Why do other European countries have cheaper electricity?

The gap between Irish and other European electricity prices is made up of higher costs here and lower costs in comparator countries.

The power needs of Ireland’s rapidly growing economy from 1996 to 2008 were met by substantial investment in new generation, transmission and the renewal of the distribution network. The servicing costs of this investment added to the cost of electricity in Ireland. The running costs of Ireland’s electricity system are higher because it relies heavily on a relatively expensive fuel (gas) and Irish wage rates are well above average in the EU. This combination of investment, fuel and wage rates tended to increase electricity costs in Ireland.

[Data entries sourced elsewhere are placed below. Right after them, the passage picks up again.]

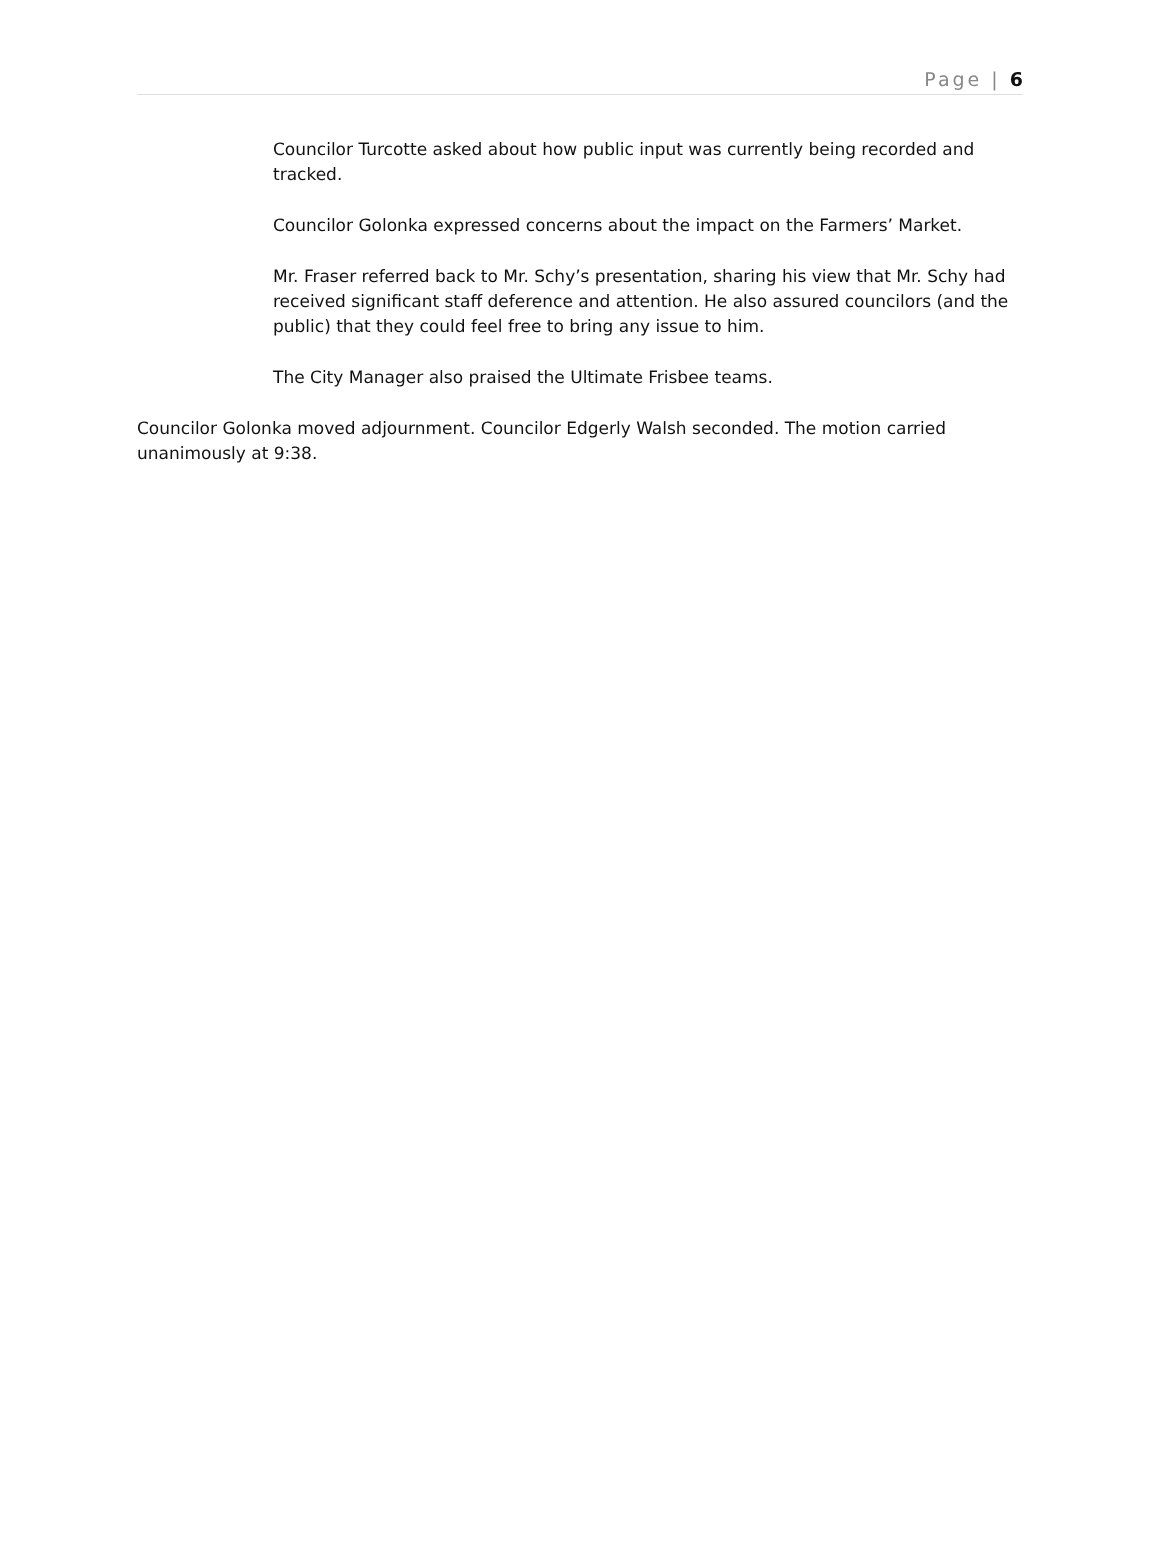Page | 6
Councilor Turcotte asked about how public input was currently being recorded and tracked.
Councilor Golonka expressed concerns about the impact on the Farmers’ Market.
Mr. Fraser referred back to Mr. Schy’s presentation, sharing his view that Mr. Schy had received significant staff deference and attention. He also assured councilors (and the public) that they could feel free to bring any issue to him.
The City Manager also praised the Ultimate Frisbee teams.
Councilor Golonka moved adjournment. Councilor Edgerly Walsh seconded. The motion carried unanimously at 9:38.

Some European countries have natural resource advantages that reduce their generation costs. Norway, Sweden and Austria have large hydropower resources because their geography is suited to the building of dams and hydroelectric plants 1.  As there is no fuel involved, once the cost of the dam has been met the marginal cost of hydropower is very low.

Our natural resources of hydropower at Ardnacrusha on the Shannon together with the hydro-stations on the Erne, Lee and Liffey were harnessed and exploited fully to provide the backbone of our original electricity system. With the sustained growth of our electricity system these now only account for about 2.5% of our electricity needs 2.

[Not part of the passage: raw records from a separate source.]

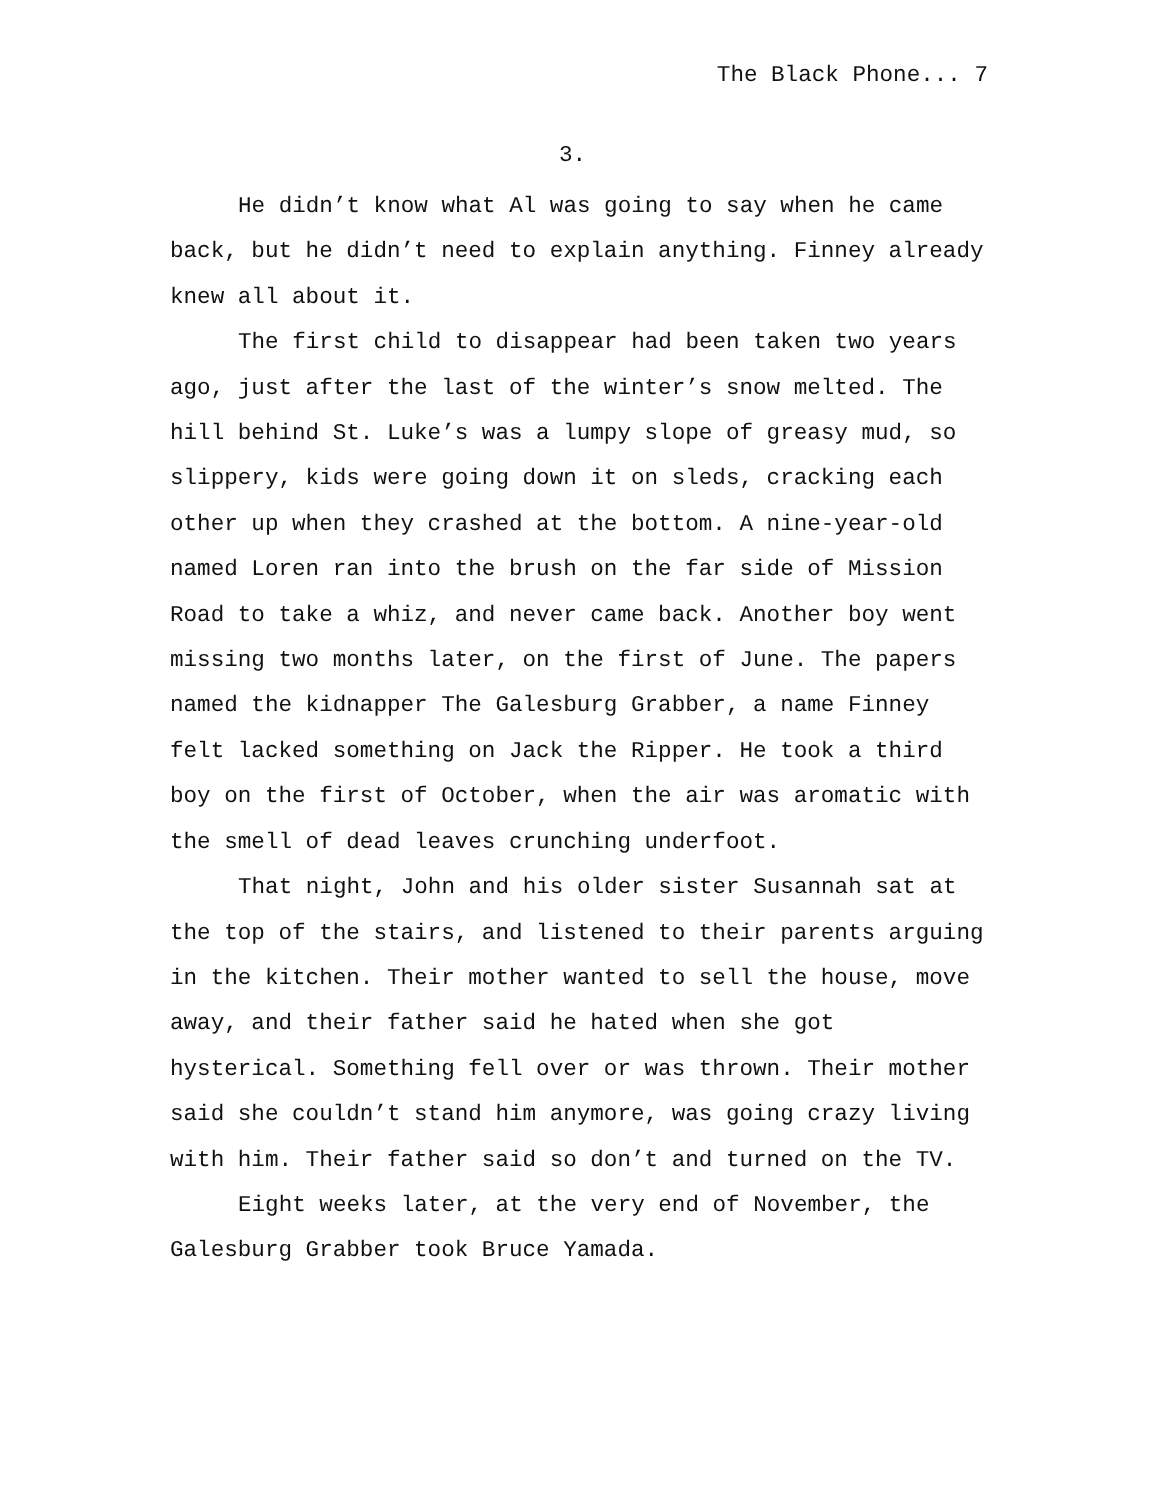The Black Phone... 7
3.
He didn’t know what Al was going to say when he came back, but he didn’t need to explain anything. Finney already knew all about it.
The first child to disappear had been taken two years ago, just after the last of the winter’s snow melted. The hill behind St. Luke’s was a lumpy slope of greasy mud, so slippery, kids were going down it on sleds, cracking each other up when they crashed at the bottom. A nine-year-old named Loren ran into the brush on the far side of Mission Road to take a whiz, and never came back. Another boy went missing two months later, on the first of June. The papers named the kidnapper The Galesburg Grabber, a name Finney felt lacked something on Jack the Ripper. He took a third boy on the first of October, when the air was aromatic with the smell of dead leaves crunching underfoot.
That night, John and his older sister Susannah sat at the top of the stairs, and listened to their parents arguing in the kitchen. Their mother wanted to sell the house, move away, and their father said he hated when she got hysterical. Something fell over or was thrown. Their mother said she couldn’t stand him anymore, was going crazy living with him. Their father said so don’t and turned on the TV.
Eight weeks later, at the very end of November, the Galesburg Grabber took Bruce Yamada.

Electricity production per capita by fuel type (2013)



In the wake of the second oil crisis of 1979 some countries invested heavily in alternative technologies such as nuclear and now enjoy the benefits of the low marginal cost of nuclear power production. France and Belgium have achieved low running costs and prices as a result of historical investment in nuclear power - France gets 75% of its electricity from nuclear plants 3. However, Germany, France, Belgium and Sweden have all committed to phasing out their existing nuclear fleet.
The Netherlands has large reserves of natural gas that facilitated the efficient production of electricity from an easily accessed indigenous resource.

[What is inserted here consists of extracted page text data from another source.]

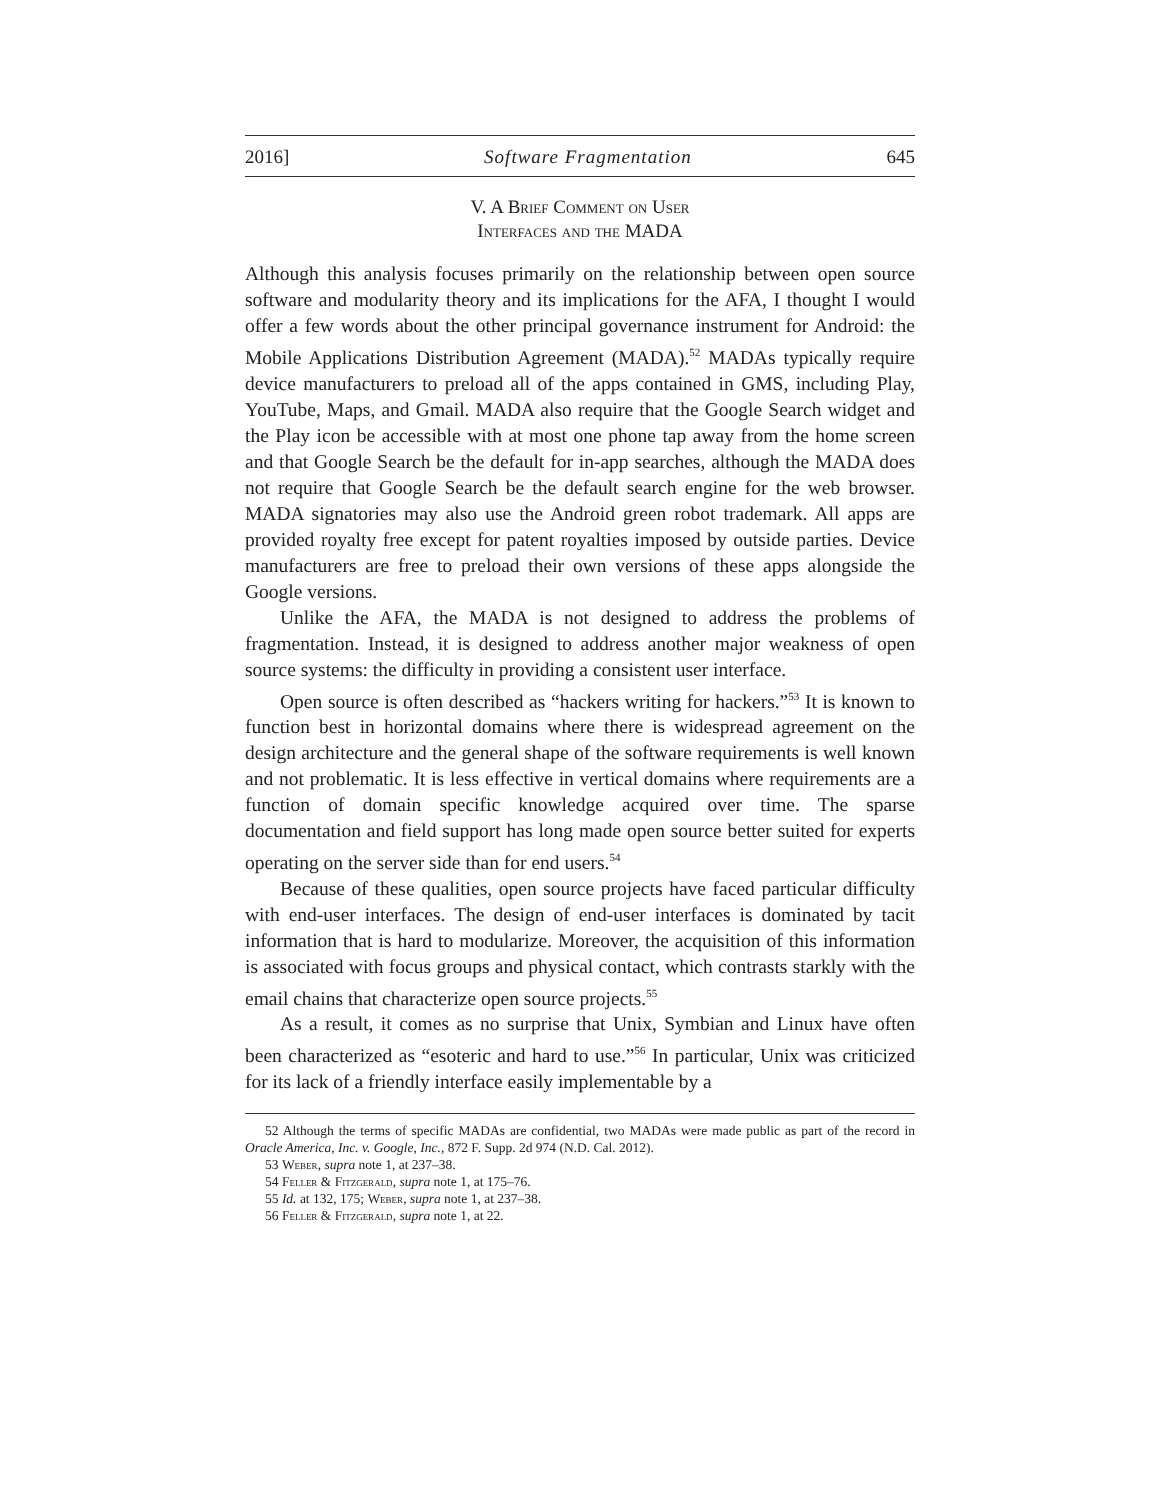2016] Software Fragmentation 645
V. A Brief Comment on User
Interfaces and the MADA
Although this analysis focuses primarily on the relationship between open source software and modularity theory and its implications for the AFA, I thought I would offer a few words about the other principal governance instrument for Android: the Mobile Applications Distribution Agreement (MADA).<sup>52</sup> MADAs typically require device manufacturers to preload all of the apps contained in GMS, including Play, YouTube, Maps, and Gmail. MADA also require that the Google Search widget and the Play icon be accessible with at most one phone tap away from the home screen and that Google Search be the default for in-app searches, although the MADA does not require that Google Search be the default search engine for the web browser. MADA signatories may also use the Android green robot trademark. All apps are provided royalty free except for patent royalties imposed by outside parties. Device manufacturers are free to preload their own versions of these apps alongside the Google versions.
Unlike the AFA, the MADA is not designed to address the problems of fragmentation. Instead, it is designed to address another major weakness of open source systems: the difficulty in providing a consistent user interface.
Open source is often described as “hackers writing for hackers.”<sup>53</sup> It is known to function best in horizontal domains where there is widespread agreement on the design architecture and the general shape of the software requirements is well known and not problematic. It is less effective in vertical domains where requirements are a function of domain specific knowledge acquired over time. The sparse documentation and field support has long made open source better suited for experts operating on the server side than for end users.<sup>54</sup>
Because of these qualities, open source projects have faced particular difficulty with end-user interfaces. The design of end-user interfaces is dominated by tacit information that is hard to modularize. Moreover, the acquisition of this information is associated with focus groups and physical contact, which contrasts starkly with the email chains that characterize open source projects.<sup>55</sup>
As a result, it comes as no surprise that Unix, Symbian and Linux have often been characterized as “esoteric and hard to use.”<sup>56</sup> In particular, Unix was criticized for its lack of a friendly interface easily implementable by a
52 Although the terms of specific MADAs are confidential, two MADAs were made public as part of the record in Oracle America, Inc. v. Google, Inc., 872 F. Supp. 2d 974 (N.D. Cal. 2012).
53 Weber, supra note 1, at 237–38.
54 Feller & Fitzgerald, supra note 1, at 175–76.
55 Id. at 132, 175; Weber, supra note 1, at 237–38.
56 Feller & Fitzgerald, supra note 1, at 22.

The UK relied heavily on indigenous coal supplemented by nuclear power and gas to meet its electricity base load requirements. The UK underpinned its “dash for gas” with North Sea gas.

What differs in Ireland is our high reliance on imported gas and the rapid expansion of our electricity demand between 1995 and 2008. As a result, the marginal cost of non-renewable power production in Ireland is relatively high, as are the debt servicing costs of recent investment in a modern but underutilised generation fleet. Gas-fired generation sets the wholesale electricity price on the Irish market. The price of electricity generated from natural gas in Ireland is also higher because our gas is more expensive than in Britain for example. EU countries that are as dependent on imported oil or gas like Cyprus and Italy have comparable electricity prices to Ireland 4.

Ireland’s small size means that our scale of power generation has capital, running and regulation costs that make the costs of generating electricity higher. We do not benefit from the economies of scale that larger and in some cases more densely populated countries like the Netherlands, Germany and the UK. The dispersed nature of our population required more power lines with greater infrastructural costs 5.

The lack of feasible alternative primary energy sources favoured natural gas at a time when it was cheap, quick and efficient to use. The rapid expansion of the economy drove investment to the point where the two combined to ensure that for a time Ireland’s electricity prices moved from being among the lowest to one of the highest in the EU.